Pragmatism in the real world

Check licenses of composer dependencies

With some commercial projects, it can be useful to know that all your dependencies have licences that your organisation deems acceptable.

I had this requirement for a few clients now and came up with this script that we ran as part of our CI which would then fail if a dependency used a license that wasn’t allowed.

This proved to be reasonably easy as composer licenses will provide a list of all packages with their license, and more usefully, the -f json switch will output the list as JSON. With a machine-readable format, the script just came together!
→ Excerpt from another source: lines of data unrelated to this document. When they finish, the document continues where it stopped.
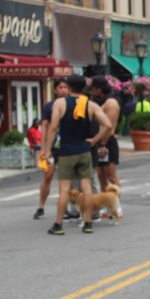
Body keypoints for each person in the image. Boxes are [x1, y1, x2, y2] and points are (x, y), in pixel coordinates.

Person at [44, 74, 112, 235]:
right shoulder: (90, 104)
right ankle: (88, 222)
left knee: (64, 189)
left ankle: (58, 225)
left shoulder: (60, 103)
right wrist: (94, 140)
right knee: (87, 187)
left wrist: (47, 149)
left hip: (66, 151)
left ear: (68, 87)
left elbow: (53, 127)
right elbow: (108, 125)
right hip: (84, 150)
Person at [34, 78, 69, 220]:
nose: (63, 90)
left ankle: (65, 208)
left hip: (67, 144)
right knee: (48, 175)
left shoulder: (71, 104)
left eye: (65, 87)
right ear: (55, 90)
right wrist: (43, 147)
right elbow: (45, 126)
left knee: (65, 178)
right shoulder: (49, 106)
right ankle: (41, 206)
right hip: (52, 145)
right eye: (60, 87)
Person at [89, 75, 122, 200]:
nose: (92, 91)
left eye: (93, 89)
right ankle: (105, 202)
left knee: (111, 175)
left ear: (99, 89)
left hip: (107, 141)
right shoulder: (99, 101)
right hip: (98, 140)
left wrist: (103, 144)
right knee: (101, 175)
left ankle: (116, 203)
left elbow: (109, 126)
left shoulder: (111, 103)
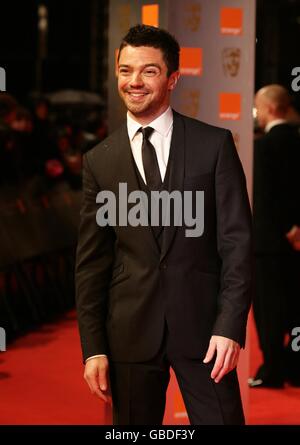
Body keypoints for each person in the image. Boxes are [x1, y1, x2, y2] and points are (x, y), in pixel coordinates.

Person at [75, 25, 252, 425]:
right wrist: (93, 347)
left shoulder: (214, 145)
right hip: (129, 334)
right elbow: (91, 264)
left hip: (207, 334)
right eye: (125, 70)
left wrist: (230, 326)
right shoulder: (99, 161)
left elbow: (237, 244)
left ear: (173, 78)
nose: (133, 81)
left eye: (148, 71)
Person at [249, 84, 300, 388]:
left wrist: (287, 229)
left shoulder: (263, 147)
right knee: (296, 306)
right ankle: (296, 367)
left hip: (269, 245)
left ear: (269, 109)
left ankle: (273, 370)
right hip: (297, 245)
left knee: (269, 309)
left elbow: (266, 197)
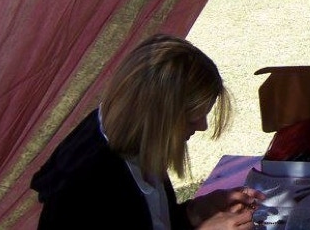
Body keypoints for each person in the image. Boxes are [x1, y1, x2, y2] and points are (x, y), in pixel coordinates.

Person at [31, 34, 266, 229]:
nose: (202, 126)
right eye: (191, 117)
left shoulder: (137, 140)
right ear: (158, 115)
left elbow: (149, 220)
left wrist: (194, 213)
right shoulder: (85, 187)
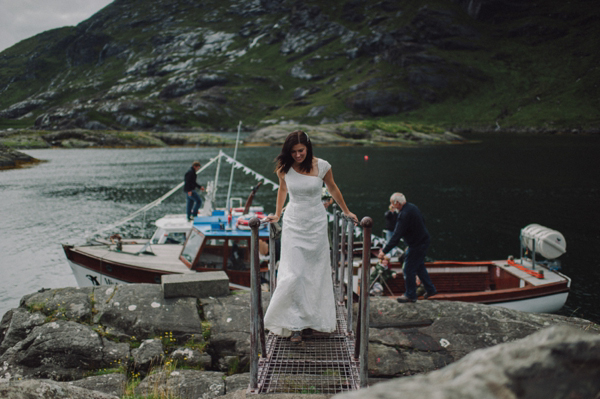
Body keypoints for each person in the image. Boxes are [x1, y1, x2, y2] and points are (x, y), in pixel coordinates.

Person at [264, 130, 357, 343]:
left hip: (316, 222)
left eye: (301, 151)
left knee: (314, 273)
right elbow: (282, 190)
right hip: (294, 222)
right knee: (294, 273)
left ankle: (309, 321)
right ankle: (294, 324)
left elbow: (332, 188)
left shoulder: (322, 166)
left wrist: (346, 211)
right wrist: (277, 214)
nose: (297, 155)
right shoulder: (284, 168)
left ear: (308, 147)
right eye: (294, 152)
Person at [378, 192, 436, 303]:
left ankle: (410, 295)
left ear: (397, 203)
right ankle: (430, 289)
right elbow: (422, 221)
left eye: (392, 203)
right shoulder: (412, 207)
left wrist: (384, 251)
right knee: (419, 266)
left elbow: (396, 236)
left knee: (408, 268)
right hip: (423, 240)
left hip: (417, 244)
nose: (391, 206)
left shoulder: (404, 215)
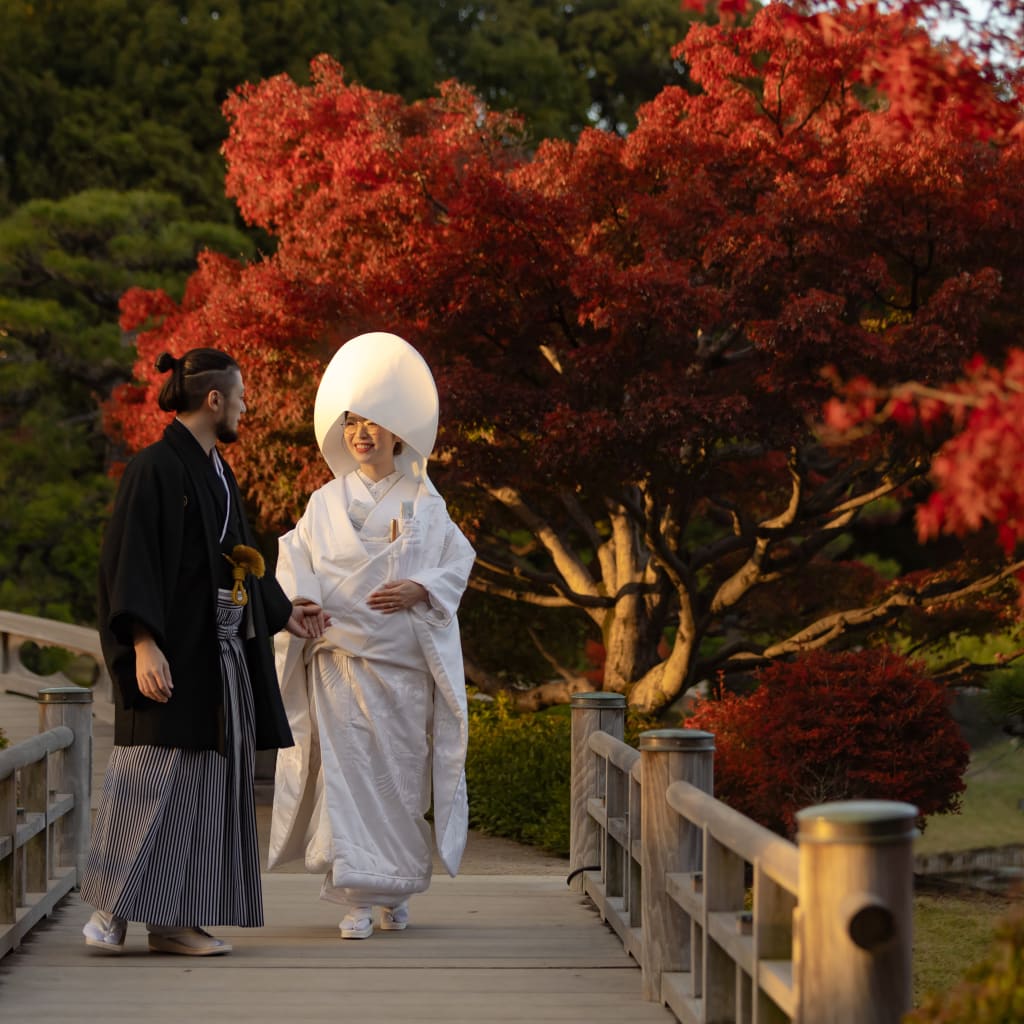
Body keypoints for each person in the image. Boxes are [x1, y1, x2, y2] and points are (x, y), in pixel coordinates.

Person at [81, 348, 324, 956]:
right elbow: (127, 561)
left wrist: (281, 611)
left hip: (218, 655)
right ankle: (109, 911)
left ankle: (173, 921)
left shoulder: (218, 471)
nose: (245, 407)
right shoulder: (155, 468)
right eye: (240, 397)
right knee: (149, 780)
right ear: (214, 400)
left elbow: (238, 556)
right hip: (168, 652)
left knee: (204, 790)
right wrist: (142, 641)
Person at [268, 331, 475, 939]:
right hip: (338, 663)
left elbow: (456, 562)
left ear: (396, 433)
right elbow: (293, 562)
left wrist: (422, 589)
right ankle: (358, 895)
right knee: (348, 776)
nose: (361, 433)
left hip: (401, 670)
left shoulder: (425, 504)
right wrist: (302, 601)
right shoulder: (322, 502)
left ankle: (397, 887)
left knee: (400, 778)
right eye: (352, 423)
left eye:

At some point, we discovered that we needed to allow exceptions for specifically authorised packages, so I added that and haven’t changed it since.

check-licenses.php

<?php

$allowedLicenses = ['Apache-2.0', 'BSD-2-Clause', 'BSD-3-Clause', 'ISC', 'MIT', 'MPL-2.0', 'OSL-3.0'];
$allowedExceptions = [
    'some-provider/some-provider-php', // Proprietary license used by SMS provider
];

$licences = shell_exec('composer licenses -f json');
if ($licences === null || $licences === false) {
    echo "Failed to retrieve licenses\n";
    exit(1);
}

try {
    $data = json_decode($licences, true, 512, JSON_THROW_ON_ERROR);
} catch (JsonException $e) {
    echo "Failed to decode licenses JSON: " . $e->getMessage() . "\n";
    exit(1);
}

// Filter out all dependencies that have an allowed license or exception
$disallowed = array_filter(
    $data['dependencies'],
    fn(array $info, $name) => ! in_array($name, $allowedExceptions)
        && count(array_diff($info['license'], $allowedLicenses)) === 1,
    ARRAY_FILTER_USE_BOTH
);
if (count($disallowed)) {
    $disallowedList = array_map(
        fn(string $k, array $info) => sprintf("$k (%s)", implode(',', $info['license'])),
        array_keys($disallowed),
        $disallowed
    );

    printf("Disallowed licenses found in PHP dependencies: %s\n", implode(', ', $disallowedList));
    exit(1);
}

exit(0);

Running check-licenses.php

If all dependencies are allowed, then check-licenses will output nothing and exit with status code 0:

$ php bin/check-licenses.php
$ echo $?
0

If at least one dependency is not allowed, then check-licenses will list the packages that have licenses that ar not allowed and exit with status code 1:

$ php bin/check-licenses.php 
Disallowed licenses found in PHP dependencies: foo/bar (GPL-3.0)
$ echo $?
1

Maybe it’s useful to others too. If you use it, put it in your CI system.